# Exercices à réaliser:
1 > Dans l'entretien sur la grève chez ST Microelectronics, quel jour l'intersyndicale a-t-elle lancé le mouvement de grève ?
2 > Dans l'entretien sur la grève chez ST Microelectronics, recopiez tout ce qui va de "- Quels sont" jusqu'à "équipes en grève." en remplaçant "opérateurs" par "ouvriers".
3 > Poursuivez l'entretien sur la grève chez ST Microelectronics à partir de l'endroit où il s'interrompt.

# Passage fourni:
>>>>

David Majewski : « La non-augmentation des salaires décidée par le DRH France malgré les résultats records de ST Microelectronics. Toute l’année la direction a décalé les réunions de négociations salariales pour finalement les tenir fin octobre, après la présentation des résultats le 22 octobre par le P‑DG, Jean-Marc Chéry. Ce dernier a affirmé dans les médias que ST allait très bien, que le chiffre d’affaire allait augmenter (10 milliards, soit +4 % par rapport à l’année passée qui était déjà exceptionnelle). Alors que dans le même temps il est prévu par la direction 0 % d’augmentation des salaires… Ce sont les salarié-e‑s qui ont créé cette richesse dans l’entreprise, un record de production cette année malgré la crise sanitaire.
La colère a éclaté tout de suite. La CGT a commencé par organiser des assemblées générales et faire des tours dans les ateliers de production (malgré les vacances scolaires). On a constaté que la CFDT faisait des tours de salles, le CAD était dans le mouvement aussi. On a compris qu’il valait mieux s’organiser en intersyndicale. Seule la CFE-CGC, un syndicat représentatif, n’a pas voulu répondre à l’appel de l’intersyndicale considérant que la grève n’était pas la solution.
L’intersyndicale a entamé le mouvement de grève le jeudi 5 novembre. C’est la plus grosse mobilisation depuis 2012. »
- Qui est est grève sur le site de Crolles ?
D.M. : « Principalement les équipes de productions avec des opérateurs et des techniciens qui représentent le gros du mouvement. Mais il y a aussi quelques ingénieurs qui sont aussi en grève. »
- Quels sont les sites en grève ?
D.M. : « Le premier a été Grenoble. Dès l’annonce du 0 %, des opérateurs et techniciens postées dans les équipes de productions ont enchaîné des demi-postes de grève voire des postes entiers de grève. Cela se passe aussi à peu près comme ça à Crolles où on enchaîne les équipes en grève.

<<<<

[Extractions de texte par page]
>>>>

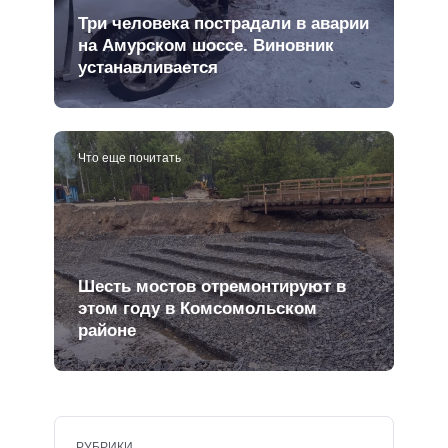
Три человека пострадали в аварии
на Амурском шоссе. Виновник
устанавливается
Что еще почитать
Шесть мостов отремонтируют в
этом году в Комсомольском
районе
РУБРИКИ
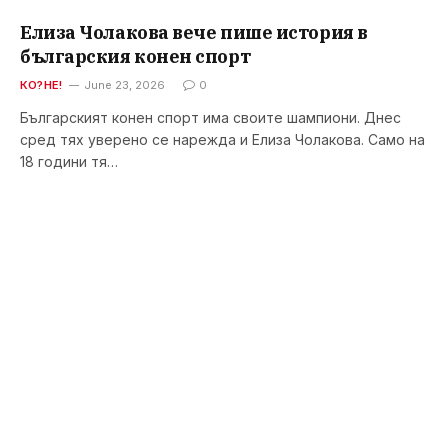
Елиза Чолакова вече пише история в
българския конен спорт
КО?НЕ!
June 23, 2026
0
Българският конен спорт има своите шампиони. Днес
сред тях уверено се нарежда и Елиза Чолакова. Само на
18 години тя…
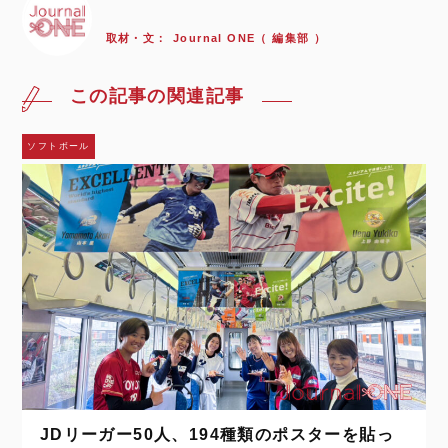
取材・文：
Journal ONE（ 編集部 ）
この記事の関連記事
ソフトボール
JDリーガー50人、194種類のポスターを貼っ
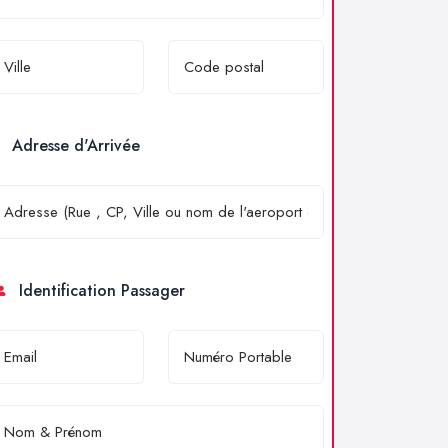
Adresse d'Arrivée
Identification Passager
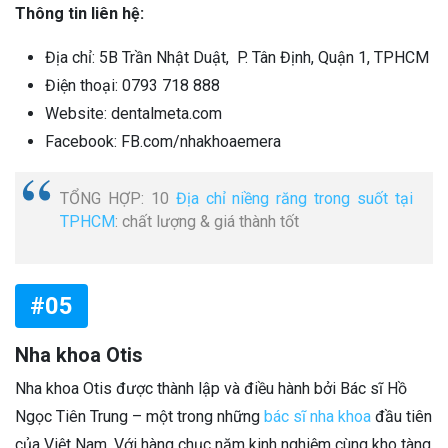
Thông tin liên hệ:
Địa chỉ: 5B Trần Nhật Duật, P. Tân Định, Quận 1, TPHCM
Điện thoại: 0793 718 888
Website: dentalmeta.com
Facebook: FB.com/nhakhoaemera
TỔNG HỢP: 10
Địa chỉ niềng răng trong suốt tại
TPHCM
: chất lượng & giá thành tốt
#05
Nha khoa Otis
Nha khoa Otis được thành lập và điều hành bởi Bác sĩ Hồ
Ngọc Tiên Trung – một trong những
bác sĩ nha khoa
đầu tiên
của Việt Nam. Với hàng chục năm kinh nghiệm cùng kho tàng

<<<<
>>>>

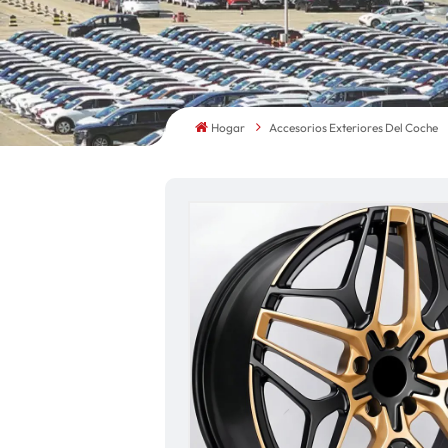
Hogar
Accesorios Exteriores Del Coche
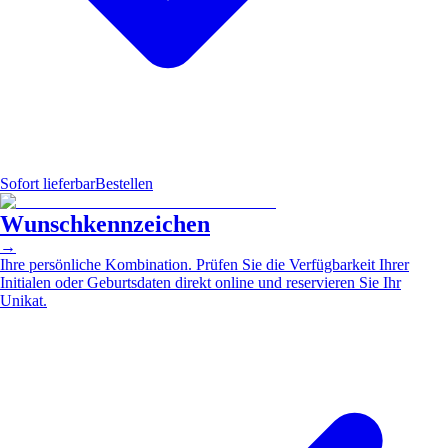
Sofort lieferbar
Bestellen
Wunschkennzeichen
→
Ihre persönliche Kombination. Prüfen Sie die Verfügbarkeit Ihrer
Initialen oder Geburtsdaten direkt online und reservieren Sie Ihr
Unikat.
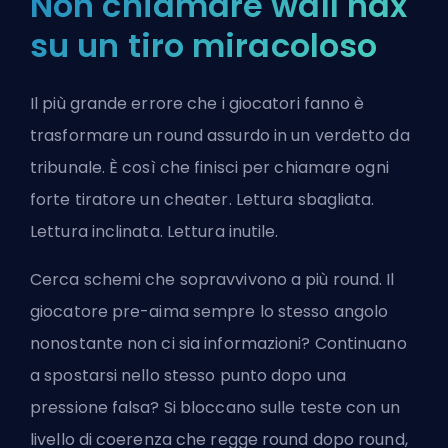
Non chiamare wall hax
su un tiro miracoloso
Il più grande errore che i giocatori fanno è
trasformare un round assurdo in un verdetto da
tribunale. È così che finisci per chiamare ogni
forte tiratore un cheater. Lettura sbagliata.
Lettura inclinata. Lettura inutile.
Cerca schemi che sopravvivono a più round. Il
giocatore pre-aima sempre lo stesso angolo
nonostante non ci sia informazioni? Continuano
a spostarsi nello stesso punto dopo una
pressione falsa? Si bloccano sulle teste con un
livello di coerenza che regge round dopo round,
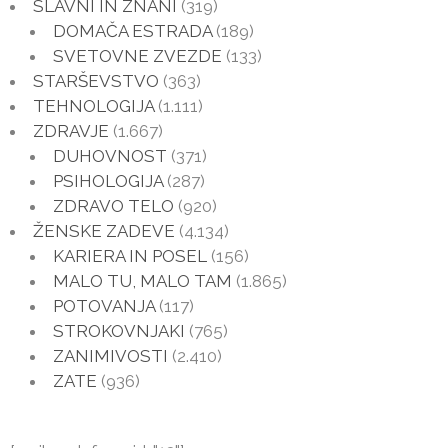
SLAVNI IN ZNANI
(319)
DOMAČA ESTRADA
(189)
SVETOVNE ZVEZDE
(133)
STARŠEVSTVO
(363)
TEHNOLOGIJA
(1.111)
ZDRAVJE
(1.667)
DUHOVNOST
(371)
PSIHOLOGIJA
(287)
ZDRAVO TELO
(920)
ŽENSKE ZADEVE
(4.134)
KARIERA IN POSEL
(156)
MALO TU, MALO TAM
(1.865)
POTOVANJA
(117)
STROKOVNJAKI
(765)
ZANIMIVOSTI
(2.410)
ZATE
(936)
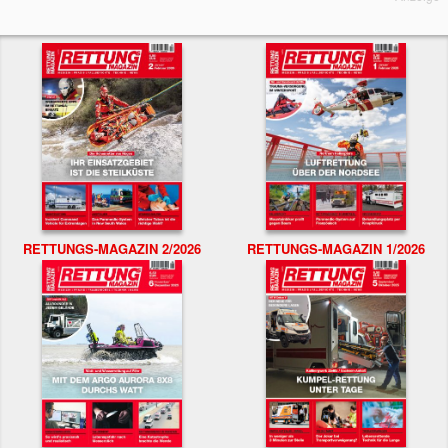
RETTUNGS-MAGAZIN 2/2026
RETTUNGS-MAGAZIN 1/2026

<<<<
>>>>

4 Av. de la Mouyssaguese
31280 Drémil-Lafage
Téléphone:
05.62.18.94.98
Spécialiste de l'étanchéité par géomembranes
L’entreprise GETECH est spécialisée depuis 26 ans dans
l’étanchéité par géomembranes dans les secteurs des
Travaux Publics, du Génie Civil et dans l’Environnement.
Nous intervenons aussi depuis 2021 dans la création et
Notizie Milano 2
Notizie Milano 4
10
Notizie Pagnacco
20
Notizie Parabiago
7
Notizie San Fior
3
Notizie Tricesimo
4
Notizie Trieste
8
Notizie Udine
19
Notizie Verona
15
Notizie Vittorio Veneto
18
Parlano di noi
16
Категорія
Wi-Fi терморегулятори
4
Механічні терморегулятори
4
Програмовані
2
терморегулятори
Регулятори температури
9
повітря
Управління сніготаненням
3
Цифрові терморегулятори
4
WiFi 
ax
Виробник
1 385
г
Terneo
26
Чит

<<<<

# Réponses dans l'ordre:
1 > Le jeudi 5 novembre.

2 >
- Quels sont les sites en grève ?
D.M. : « Le premier a été Grenoble. Dès l’annonce du 0 %, des ouvriers et techniciens postées dans les équipes de productions ont enchaîné des demi-postes de grève voire des postes entiers de grève. Cela se passe aussi à peu près comme ça à Crolles où on enchaîne les équipes en grève.

3 >
Le mouvement fait tâche d’huile
Suite aux grèves à Grenoble et Crolles, c’est le site de Bouskoura au Maroc qui démarre une semaine une grève très suivie là-bas. Jeudi 5 novembre en Italie, les salarié-e‑s se sont fortement mobilisés sur les sites d’Agrate — non loin de Milan — et de Catane en Sicile pour une journée de grève. Aujourd’hui des ingénieurs et cadres de Rennes se sont mis en grève. Nous sommes en contact avec d’autres sites dans le monde, c’est une grève qui a beaucoup d’écho. »
- Et à Crolles ?
D.M. : « Depuis jeudi on a recensé 480 salarié-e‑s qui ont fait grève à Crolles. Tout de suite derrière il y a eu beaucoup d’intimidations de la part de la direction, que ce soit à l’extérieur du site ou sur les postes de travail. L’intersyndicale a dénoncé ces pratiques d’entrave au droit de grève et de pressions envers les salarié-e‑s. La CGT a dénoncé ces pratiques à l’inspection du travail qui a pu récolter plusieurs témoignages de salarié-e‑s. Malgré les intimidations et les pertes de salaires le mouvement prend de l’ampleur, et les gens sont très motivés pour continuer la grève la semaine prochaine si la direction n’apporte pas de réponse.
Une grève virtuelle aussi !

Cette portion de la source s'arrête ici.